Data extracted from a collection

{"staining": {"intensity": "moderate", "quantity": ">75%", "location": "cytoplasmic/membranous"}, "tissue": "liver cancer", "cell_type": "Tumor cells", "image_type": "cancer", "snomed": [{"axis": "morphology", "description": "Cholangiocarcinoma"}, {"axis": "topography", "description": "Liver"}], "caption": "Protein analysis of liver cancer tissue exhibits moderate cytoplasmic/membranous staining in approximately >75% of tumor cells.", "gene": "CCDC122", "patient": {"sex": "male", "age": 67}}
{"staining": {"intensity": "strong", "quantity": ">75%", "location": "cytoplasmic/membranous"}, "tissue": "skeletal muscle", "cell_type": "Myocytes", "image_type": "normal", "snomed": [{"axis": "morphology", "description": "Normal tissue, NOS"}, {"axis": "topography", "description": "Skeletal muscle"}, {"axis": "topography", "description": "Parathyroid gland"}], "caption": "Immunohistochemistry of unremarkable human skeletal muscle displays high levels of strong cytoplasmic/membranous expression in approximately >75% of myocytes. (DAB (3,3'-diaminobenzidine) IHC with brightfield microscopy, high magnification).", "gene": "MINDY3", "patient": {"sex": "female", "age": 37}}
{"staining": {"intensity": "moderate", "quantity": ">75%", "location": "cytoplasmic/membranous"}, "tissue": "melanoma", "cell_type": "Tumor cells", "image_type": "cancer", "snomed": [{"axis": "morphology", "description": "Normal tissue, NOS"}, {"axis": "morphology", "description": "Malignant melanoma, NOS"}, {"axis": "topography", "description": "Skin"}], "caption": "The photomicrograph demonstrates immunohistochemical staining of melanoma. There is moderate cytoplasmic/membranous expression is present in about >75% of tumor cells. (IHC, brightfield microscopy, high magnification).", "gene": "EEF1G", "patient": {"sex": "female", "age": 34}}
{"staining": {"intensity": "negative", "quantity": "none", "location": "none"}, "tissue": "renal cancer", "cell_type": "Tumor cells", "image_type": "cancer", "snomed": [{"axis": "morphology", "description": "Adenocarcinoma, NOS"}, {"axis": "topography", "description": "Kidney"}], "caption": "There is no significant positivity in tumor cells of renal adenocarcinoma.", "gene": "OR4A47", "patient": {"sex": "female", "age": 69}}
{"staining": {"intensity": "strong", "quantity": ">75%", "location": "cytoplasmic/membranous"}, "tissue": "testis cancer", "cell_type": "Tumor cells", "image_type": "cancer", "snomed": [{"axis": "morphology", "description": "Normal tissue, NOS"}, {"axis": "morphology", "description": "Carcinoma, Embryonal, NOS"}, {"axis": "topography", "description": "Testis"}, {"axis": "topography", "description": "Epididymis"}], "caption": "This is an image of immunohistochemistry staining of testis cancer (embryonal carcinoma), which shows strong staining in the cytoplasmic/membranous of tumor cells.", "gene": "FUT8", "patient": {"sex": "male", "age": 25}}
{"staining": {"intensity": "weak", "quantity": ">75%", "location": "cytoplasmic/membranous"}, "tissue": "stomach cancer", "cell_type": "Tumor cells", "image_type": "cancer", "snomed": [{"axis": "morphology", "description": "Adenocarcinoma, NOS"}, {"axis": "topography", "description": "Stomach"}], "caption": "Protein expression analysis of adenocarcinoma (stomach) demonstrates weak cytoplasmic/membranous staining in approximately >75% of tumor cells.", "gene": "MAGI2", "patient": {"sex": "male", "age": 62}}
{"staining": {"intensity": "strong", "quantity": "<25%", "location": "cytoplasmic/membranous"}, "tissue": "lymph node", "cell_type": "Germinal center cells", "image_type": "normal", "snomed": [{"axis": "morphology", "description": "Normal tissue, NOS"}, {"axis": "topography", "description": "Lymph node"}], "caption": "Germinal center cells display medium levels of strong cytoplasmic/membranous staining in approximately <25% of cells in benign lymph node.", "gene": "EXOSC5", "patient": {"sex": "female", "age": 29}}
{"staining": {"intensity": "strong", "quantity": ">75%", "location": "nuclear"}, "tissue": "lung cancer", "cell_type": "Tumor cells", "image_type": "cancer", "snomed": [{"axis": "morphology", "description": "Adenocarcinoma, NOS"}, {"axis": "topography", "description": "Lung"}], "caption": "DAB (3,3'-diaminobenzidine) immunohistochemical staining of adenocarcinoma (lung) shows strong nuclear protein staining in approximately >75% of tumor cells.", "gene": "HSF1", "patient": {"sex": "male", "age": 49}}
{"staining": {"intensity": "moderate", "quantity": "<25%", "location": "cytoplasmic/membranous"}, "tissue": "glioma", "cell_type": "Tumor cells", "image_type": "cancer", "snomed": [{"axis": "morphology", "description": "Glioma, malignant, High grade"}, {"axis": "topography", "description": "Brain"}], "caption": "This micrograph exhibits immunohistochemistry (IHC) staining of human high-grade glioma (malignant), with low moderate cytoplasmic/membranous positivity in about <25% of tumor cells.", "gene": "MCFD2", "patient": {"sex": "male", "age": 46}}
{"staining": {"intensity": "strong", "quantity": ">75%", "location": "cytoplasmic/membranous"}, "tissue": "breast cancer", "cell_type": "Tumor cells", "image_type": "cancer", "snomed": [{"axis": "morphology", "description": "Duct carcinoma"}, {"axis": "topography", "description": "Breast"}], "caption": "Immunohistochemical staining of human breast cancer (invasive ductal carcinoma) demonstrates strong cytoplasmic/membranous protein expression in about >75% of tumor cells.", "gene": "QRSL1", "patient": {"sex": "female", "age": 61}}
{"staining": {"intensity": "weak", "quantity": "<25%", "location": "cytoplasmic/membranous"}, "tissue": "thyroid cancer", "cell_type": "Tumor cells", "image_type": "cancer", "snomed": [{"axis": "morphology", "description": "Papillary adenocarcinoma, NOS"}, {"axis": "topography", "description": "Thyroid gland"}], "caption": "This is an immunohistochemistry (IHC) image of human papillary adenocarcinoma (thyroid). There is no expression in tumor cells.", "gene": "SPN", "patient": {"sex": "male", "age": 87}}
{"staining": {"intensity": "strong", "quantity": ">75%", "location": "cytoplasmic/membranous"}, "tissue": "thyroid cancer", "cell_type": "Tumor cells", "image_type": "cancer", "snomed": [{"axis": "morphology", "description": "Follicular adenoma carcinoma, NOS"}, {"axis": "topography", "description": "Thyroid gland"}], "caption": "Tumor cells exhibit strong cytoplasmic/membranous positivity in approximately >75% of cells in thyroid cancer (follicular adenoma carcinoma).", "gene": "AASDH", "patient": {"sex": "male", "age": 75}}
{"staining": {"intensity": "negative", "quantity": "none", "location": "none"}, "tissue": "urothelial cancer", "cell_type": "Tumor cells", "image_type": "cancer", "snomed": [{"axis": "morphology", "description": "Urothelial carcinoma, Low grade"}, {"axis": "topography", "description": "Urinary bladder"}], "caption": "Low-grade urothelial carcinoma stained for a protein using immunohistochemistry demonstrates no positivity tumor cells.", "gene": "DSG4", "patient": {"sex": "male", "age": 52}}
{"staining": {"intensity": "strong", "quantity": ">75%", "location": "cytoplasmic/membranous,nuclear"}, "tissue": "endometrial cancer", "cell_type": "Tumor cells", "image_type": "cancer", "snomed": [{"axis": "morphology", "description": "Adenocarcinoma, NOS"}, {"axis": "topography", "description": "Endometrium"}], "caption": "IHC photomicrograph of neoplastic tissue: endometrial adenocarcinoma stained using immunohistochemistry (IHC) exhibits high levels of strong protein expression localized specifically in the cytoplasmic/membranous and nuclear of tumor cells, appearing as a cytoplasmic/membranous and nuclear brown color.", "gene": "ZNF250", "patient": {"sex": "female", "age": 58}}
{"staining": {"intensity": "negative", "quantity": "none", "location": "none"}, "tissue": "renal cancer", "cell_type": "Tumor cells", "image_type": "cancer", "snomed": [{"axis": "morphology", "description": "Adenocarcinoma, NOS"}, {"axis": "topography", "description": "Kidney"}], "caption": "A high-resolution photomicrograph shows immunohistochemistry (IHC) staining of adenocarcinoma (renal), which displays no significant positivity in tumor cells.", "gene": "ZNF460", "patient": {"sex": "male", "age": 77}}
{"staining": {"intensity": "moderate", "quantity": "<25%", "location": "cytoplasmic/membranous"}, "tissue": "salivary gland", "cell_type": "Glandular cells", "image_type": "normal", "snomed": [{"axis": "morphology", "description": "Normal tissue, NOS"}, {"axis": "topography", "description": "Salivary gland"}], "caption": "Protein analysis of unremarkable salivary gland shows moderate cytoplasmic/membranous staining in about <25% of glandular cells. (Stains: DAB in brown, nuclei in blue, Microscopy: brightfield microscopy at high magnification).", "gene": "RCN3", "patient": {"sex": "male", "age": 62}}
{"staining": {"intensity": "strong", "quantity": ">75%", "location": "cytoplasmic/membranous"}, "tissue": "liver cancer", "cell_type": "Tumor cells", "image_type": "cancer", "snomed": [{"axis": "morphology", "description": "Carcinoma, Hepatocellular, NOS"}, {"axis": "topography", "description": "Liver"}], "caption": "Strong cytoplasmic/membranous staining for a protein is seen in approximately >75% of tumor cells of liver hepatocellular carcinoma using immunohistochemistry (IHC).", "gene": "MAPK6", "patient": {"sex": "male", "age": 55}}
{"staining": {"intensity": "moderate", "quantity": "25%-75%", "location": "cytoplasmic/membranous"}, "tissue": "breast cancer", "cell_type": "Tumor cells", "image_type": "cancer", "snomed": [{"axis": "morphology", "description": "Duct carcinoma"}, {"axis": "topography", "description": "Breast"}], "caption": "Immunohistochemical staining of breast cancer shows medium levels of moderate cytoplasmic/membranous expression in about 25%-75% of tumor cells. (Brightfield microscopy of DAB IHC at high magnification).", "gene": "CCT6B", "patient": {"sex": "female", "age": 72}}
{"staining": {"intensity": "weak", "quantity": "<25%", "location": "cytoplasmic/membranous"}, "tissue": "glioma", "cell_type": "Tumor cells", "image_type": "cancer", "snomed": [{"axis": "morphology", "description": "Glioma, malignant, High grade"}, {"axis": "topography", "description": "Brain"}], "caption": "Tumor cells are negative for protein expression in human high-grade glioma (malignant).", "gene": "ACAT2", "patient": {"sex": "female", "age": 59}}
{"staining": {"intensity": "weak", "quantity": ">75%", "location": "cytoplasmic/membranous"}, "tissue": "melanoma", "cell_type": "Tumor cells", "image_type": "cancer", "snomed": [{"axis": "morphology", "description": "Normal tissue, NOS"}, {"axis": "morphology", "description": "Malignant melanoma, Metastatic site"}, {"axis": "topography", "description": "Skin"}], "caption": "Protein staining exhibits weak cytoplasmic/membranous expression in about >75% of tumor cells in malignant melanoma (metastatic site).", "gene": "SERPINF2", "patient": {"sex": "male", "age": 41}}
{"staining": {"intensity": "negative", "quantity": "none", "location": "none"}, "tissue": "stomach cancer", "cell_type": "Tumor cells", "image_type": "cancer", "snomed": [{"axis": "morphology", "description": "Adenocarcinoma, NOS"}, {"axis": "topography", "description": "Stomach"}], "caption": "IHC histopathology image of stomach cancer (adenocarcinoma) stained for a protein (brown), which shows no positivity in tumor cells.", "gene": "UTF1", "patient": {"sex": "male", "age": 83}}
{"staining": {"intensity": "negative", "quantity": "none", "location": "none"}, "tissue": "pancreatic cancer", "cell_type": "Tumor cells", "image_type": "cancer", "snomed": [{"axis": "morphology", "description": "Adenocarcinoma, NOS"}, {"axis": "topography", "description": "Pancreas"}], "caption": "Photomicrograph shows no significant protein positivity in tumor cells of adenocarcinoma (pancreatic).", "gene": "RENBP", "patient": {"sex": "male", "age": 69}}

What to do:
Copy out each line of the data where the string "with" appears.

Answer area:
{"staining": {"intensity": "strong", "quantity": ">75%", "location": "cytoplasmic/membranous"}, "tissue": "skeletal muscle", "cell_type": "Myocytes", "image_type": "normal", "snomed": [{"axis": "morphology", "description": "Normal tissue, NOS"}, {"axis": "topography", "description": "Skeletal muscle"}, {"axis": "topography", "description": "Parathyroid gland"}], "caption": "Immunohistochemistry of unremarkable human skeletal muscle displays high levels of strong cytoplasmic/membranous expression in approximately >75% of myocytes. (DAB (3,3'-diaminobenzidine) IHC with brightfield microscopy, high magnification).", "gene": "MINDY3", "patient": {"sex": "female", "age": 37}}
{"staining": {"intensity": "moderate", "quantity": "<25%", "location": "cytoplasmic/membranous"}, "tissue": "glioma", "cell_type": "Tumor cells", "image_type": "cancer", "snomed": [{"axis": "morphology", "description": "Glioma, malignant, High grade"}, {"axis": "topography", "description": "Brain"}], "caption": "This micrograph exhibits immunohistochemistry (IHC) staining of human high-grade glioma (malignant), with low moderate cytoplasmic/membranous positivity in about <25% of tumor cells.", "gene": "MCFD2", "patient": {"sex": "male", "age": 46}}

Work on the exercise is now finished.